Es ist ein Zitat, das in seiner Zeit gesehen und verstanden werden muss: Als scharfe Anklage gegen den Stalinismus. Das Thema wird Silone auch später beschäftigen, etwa in seinem Buch “Die Schule der Diktatoren”. Darin analysiert er Faschismus, Nationalsozialismus und Stalinismus aus seiner Sicht. Doch es gibt auch noch eine andere mögliche Deutung.

War es eine Warnung für die Nachkriegsgesellschaft?

Denn Silone könnte eben auch etwas ganz anderes im Sinn gehabt haben: Eine Mahnung zur antifaschistischen Wachsamkeit für die Zeit nach dem Sieg über den Faschismus. Denn nach 1945 wechselten in Italien – genauso wie in Österreich und Deutschland – viele Faschist:innen und Nazis einfach nur die Partei.

Rom: Lob und Ruhm den Partisan:innen. Bild: Michael Bonvalot

Sie gaben sich offiziell antifaschistisch, ihre tatsächliche politische Ideologie aber mussten sie nicht ändern. In Italien etwa blieb der Staatsapparat nahezu unangetastet. Auch davor könnte Silone also gewarnt haben.

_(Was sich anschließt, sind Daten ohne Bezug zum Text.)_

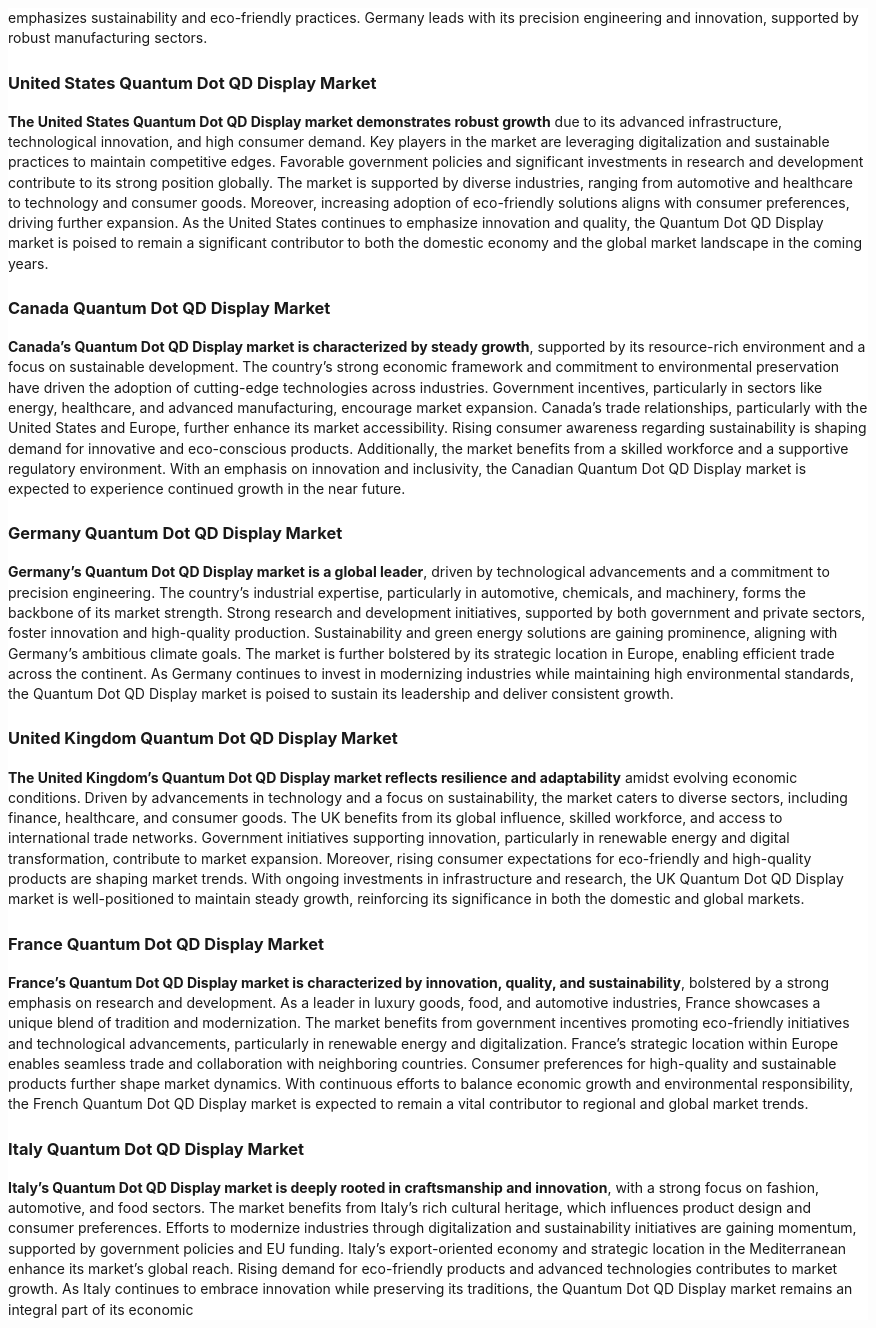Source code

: emphasizes sustainability and eco-friendly practices. Germany leads with its precision engineering and innovation, supported by robust manufacturing sectors.</span></em></p></blockquote><h3><strong>United States Quantum Dot QD Display Market</strong></h3><p><strong>The United States Quantum Dot QD Display market demonstrates robust growth</strong> due to its advanced infrastructure, technological innovation, and high consumer demand. Key players in the market are leveraging digitalization and sustainable practices to maintain competitive edges. Favorable government policies and significant investments in research and development contribute to its strong position globally. The market is supported by diverse industries, ranging from automotive and healthcare to technology and consumer goods. Moreover, increasing adoption of eco-friendly solutions aligns with consumer preferences, driving further expansion. As the United States continues to emphasize innovation and quality, the Quantum Dot QD Display market is poised to remain a significant contributor to both the domestic economy and the global market landscape in the coming years.</p><h3><strong>Canada Quantum Dot QD Display Market</strong></h3><p><strong>Canada&rsquo;s Quantum Dot QD Display market is characterized by steady growth</strong>, supported by its resource-rich environment and a focus on sustainable development. The country&rsquo;s strong economic framework and commitment to environmental preservation have driven the adoption of cutting-edge technologies across industries. Government incentives, particularly in sectors like energy, healthcare, and advanced manufacturing, encourage market expansion. Canada&rsquo;s trade relationships, particularly with the United States and Europe, further enhance its market accessibility. Rising consumer awareness regarding sustainability is shaping demand for innovative and eco-conscious products. Additionally, the market benefits from a skilled workforce and a supportive regulatory environment. With an emphasis on innovation and inclusivity, the Canadian Quantum Dot QD Display market is expected to experience continued growth in the near future.</p><h3><strong>Germany Quantum Dot QD Display Market</strong></h3><p><strong>Germany&rsquo;s Quantum Dot QD Display market is a global leader</strong>, driven by technological advancements and a commitment to precision engineering. The country&rsquo;s industrial expertise, particularly in automotive, chemicals, and machinery, forms the backbone of its market strength. Strong research and development initiatives, supported by both government and private sectors, foster innovation and high-quality production. Sustainability and green energy solutions are gaining prominence, aligning with Germany&rsquo;s ambitious climate goals. The market is further bolstered by its strategic location in Europe, enabling efficient trade across the continent. As Germany continues to invest in modernizing industries while maintaining high environmental standards, the Quantum Dot QD Display market is poised to sustain its leadership and deliver consistent growth.</p><h3><strong>United Kingdom Quantum Dot QD Display Market</strong></h3><p><strong>The United Kingdom&rsquo;s Quantum Dot QD Display market reflects resilience and adaptability</strong> amidst evolving economic conditions. Driven by advancements in technology and a focus on sustainability, the market caters to diverse sectors, including finance, healthcare, and consumer goods. The UK benefits from its global influence, skilled workforce, and access to international trade networks. Government initiatives supporting innovation, particularly in renewable energy and digital transformation, contribute to market expansion. Moreover, rising consumer expectations for eco-friendly and high-quality products are shaping market trends. With ongoing investments in infrastructure and research, the UK Quantum Dot QD Display market is well-positioned to maintain steady growth, reinforcing its significance in both the domestic and global markets.</p><h3><strong>France Quantum Dot QD Display Market</strong></h3><p><strong>France&rsquo;s Quantum Dot QD Display market is characterized by innovation, quality, and sustainability</strong>, bolstered by a strong emphasis on research and development. As a leader in luxury goods, food, and automotive industries, France showcases a unique blend of tradition and modernization. The market benefits from government incentives promoting eco-friendly initiatives and technological advancements, particularly in renewable energy and digitalization. France&rsquo;s strategic location within Europe enables seamless trade and collaboration with neighboring countries. Consumer preferences for high-quality and sustainable products further shape market dynamics. With continuous efforts to balance economic growth and environmental responsibility, the French Quantum Dot QD Display market is expected to remain a vital contributor to regional and global market trends.</p><h3><strong>Italy Quantum Dot QD Display Market</strong></h3><p><strong>Italy&rsquo;s Quantum Dot QD Display market is deeply rooted in craftsmanship and innovation</strong>, with a strong focus on fashion, automotive, and food sectors. The market benefits from Italy&rsquo;s rich cultural heritage, which influences product design and consumer preferences. Efforts to modernize industries through digitalization and sustainability initiatives are gaining momentum, supported by government policies and EU funding. Italy&rsquo;s export-oriented economy and strategic location in the Mediterranean enhance its market&rsquo;s global reach. Rising demand for eco-friendly products and advanced technologies contributes to market growth. As Italy continues to embrace innovation while preserving its traditions, the Quantum Dot QD Display market remains an integral part of its economic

Wie rechte Kreise dieses Zitat instrumentalisiert haben

Auffällig allerdings ist, wie sich dieses Zitat im deutschsprachigen Raum verbreitet hat. Erstmals soll es im Jahr 2009 über einschlägig rechte Accounts verbreitet worden sein, wie der bereits erwähnte Faktenchecker “KarlV” herausgefunden haben will.

“KarlV” schreibt auch, dass das Zitat dann ab 2012 vor allem über die extrem rechte Seite Metapedia verbreitet worden sei, einen einschlägigen Wikipedia-Klon. Als Quelle sei dort eine Ausgabe der extrem rechten Zeitschrift Nation Europa aus dem Jahr 2009 angegeben worden. Das wiederum würde zeitlich sehr gut dazu passen, dass das Zitat erstmals im Jahr 2009 breiter gestreut wurde.

Was ebenfalls sehr auffällig ist: Zum hundertsten Geburtstag von Silone erschienen im Frühjahr 2000 in wichtigen deutschsprachigen Medien Artikel über den Italiener. Etwa in der Welt und der FAZ, beides wichtige konservative Blätter. Doch das vermeintlich so berühmte Zitat Silones wird im Jahr 2000 noch nirgends erwähnt. Kaum denkbar, dass die Autoren darauf verzichtet hätten, wenn sie den angeblichen Ausspruch gekannt hätten.

Was wir nicht wissen – und was wir wissen

Zusammengefasst: Wir wissen heute nicht einmal, ob dieses Zitat in irgendeiner Form authentisch ist. Wir wissen auch nicht, was Silone nun tatsächlich konkret gesagt hat. Und schließlich wissen wir auch nicht, was er damit ausdrücken wollte. Es gibt allerdings deutliche Hinweise, dass extrem rechte Kreise dieses mögliche Zitat sehr bewusst ausgegraben haben.

Und was wir auf jeden Fall wissen: Als vermeintlicher Zitatgeber für extreme Rechte und Verschwörungserzähler:innen taugt der antifaschistische Widerstandskämpfer Ignazio Silone mit Sicherheit nicht.